● PARTS OF THE EXERCISE
1. In the article about the psychedelics conference in Israel, what organization is putting on the Tel Aviv event?
2. Return the passage from the article about the psychedelics conference in Israel word for word, beginning at the words "Fears of a much" and stopping after "decided against it.".

● EXERCISE TEXT
========================================
Psychedelic Community Divided Over Upcoming Conference in Israel

    At a psychedelics conference in Tel Aviv, Israel, this July, attendees are due to hear talks on topics including “Psychedelics, War and Conflict.” Guests at Psychedelic Medicine Israel are invited to “join us in expanding consciousness in the Middle East.”

    Originally slated for December 2023, the conference was delayed after the Hamas-led attacks of October 7 killed over 1,100 people in southern Israel. Since then, Israel’s ongoing invasion of Gaza has killed more than 33,000 Palestinians, in what observers widely describe as genocide—a charge denied by Israel, but considered “plausible” by the International Court of Justice.

    Fears of a much wider war continue to rise after Iran launched its first ever direct strikes against Israel on April 13, following many previous hostilities, including Israel’s April 1 bombing of Iran’s embassy in Syria.

    The conflict has ignited political divisions around the world, and the psychedelic community is no exception. Consternation over the rescheduled Tel Aviv event, organized by the nonprofit Multidisciplinary Association for Psychedelic Studies (MAPS) Israel, has led several planned speakers to quietly cancel, and many who would have attended have decided against it.

    “There might be a soft boycott,” Dr. Leor Roseman, a neuroscientist at the University of Exeter, who will give a keynote on ayahuasca as a peacebuilding tool at the conference, told Filter.
========================================
● PROVIDED RECORDS
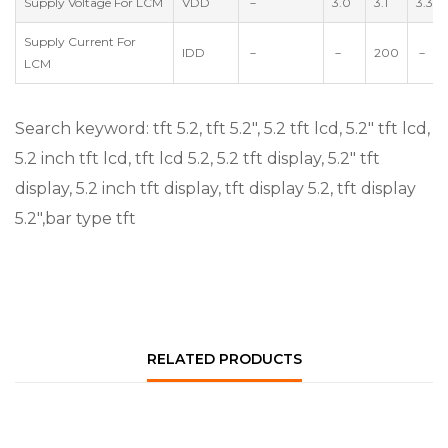
Supply Voltage For LCM
VDD
－
3.0
3.1
3.3
Supply Current For
IDD
－
－
200
－
LCM
Search keyword: tft 5.2, tft 5.2″, 5.2 tft lcd, 5.2″ tft lcd,
5.2 inch tft lcd, tft lcd 5.2, 5.2 tft display, 5.2″ tft
display, 5.2 inch tft display, tft display 5.2, tft display
5.2″,bar type tft
RELATED PRODUCTS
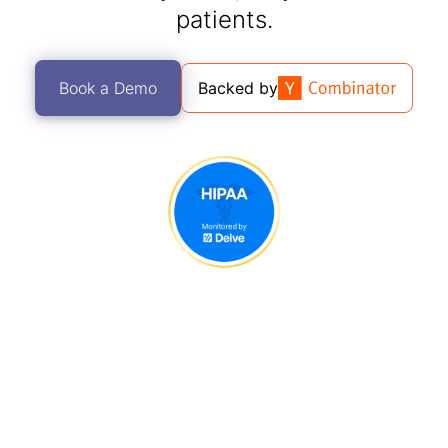
patients.
Book a Demo
Backed by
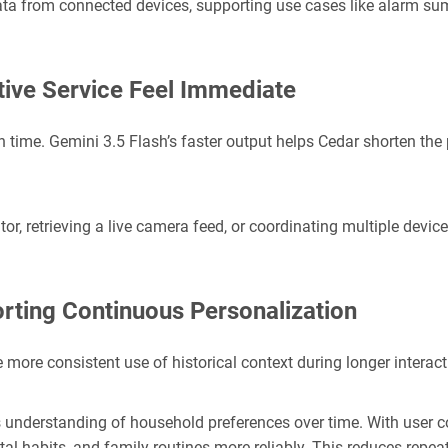
ta from connected devices, supporting use cases like alarm sum
ive Service Feel Immediate
n time. Gemini 3.5 Flash’s faster output helps Cedar shorten the 
or, retrieving a live camera feed, or coordinating multiple devic
rting Continuous Personalization
 more consistent use of historical context during longer interact
understanding of household preferences over time. With user co
tal habits, and family routines more reliably. This reduces repea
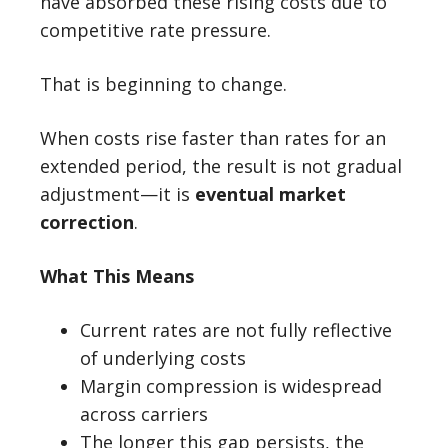
have absorbed these rising costs due to
competitive rate pressure.
That is beginning to change.
When costs rise faster than rates for an
extended period, the result is not gradual
adjustment—it is
eventual market
correction
.
What This Means
Current rates are not fully reflective
of underlying costs
Margin compression is widespread
across carriers
The longer this gap persists, the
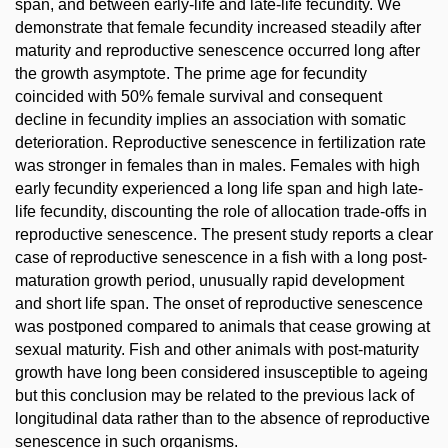
span, and between early-life and late-life fecundity. We
demonstrate that female fecundity increased steadily after
maturity and reproductive senescence occurred long after
the growth asymptote. The prime age for fecundity
coincided with 50% female survival and consequent
decline in fecundity implies an association with somatic
deterioration. Reproductive senescence in fertilization rate
was stronger in females than in males. Females with high
early fecundity experienced a long life span and high late-
life fecundity, discounting the role of allocation trade-offs in
reproductive senescence. The present study reports a clear
case of reproductive senescence in a fish with a long post-
maturation growth period, unusually rapid development
and short life span. The onset of reproductive senescence
was postponed compared to animals that cease growing at
sexual maturity. Fish and other animals with post-maturity
growth have long been considered insusceptible to ageing
but this conclusion may be related to the previous lack of
longitudinal data rather than to the absence of reproductive
senescence in such organisms.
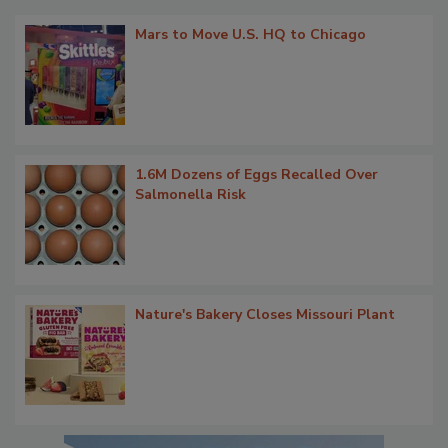
Mars to Move U.S. HQ to Chicago
1.6M Dozens of Eggs Recalled Over
Salmonella Risk
Nature's Bakery Closes Missouri Plant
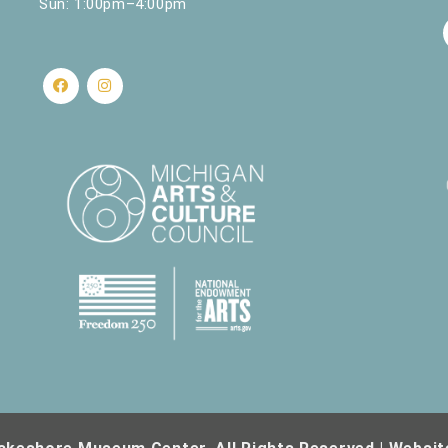
Sun: 1:00pm–4:00pm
========================================
● ANSWERS IN ORDER
1. The nonprofit Multidisciplinary Association for Psychedelic Studies (MAPS) Israel.

2.
Fears of a much wider war continue to rise after Iran launched its first ever direct strikes against Israel on April 13, following many previous hostilities, including Israel’s April 1 bombing of Iran’s embassy in Syria.

    The conflict has ignited political divisions around the world, and the psychedelic community is no exception. Consternation over the rescheduled Tel Aviv event, organized by the nonprofit Multidisciplinary Association for Psychedelic Studies (MAPS) Israel, has led several planned speakers to quietly cancel, and many who would have attended have decided against it.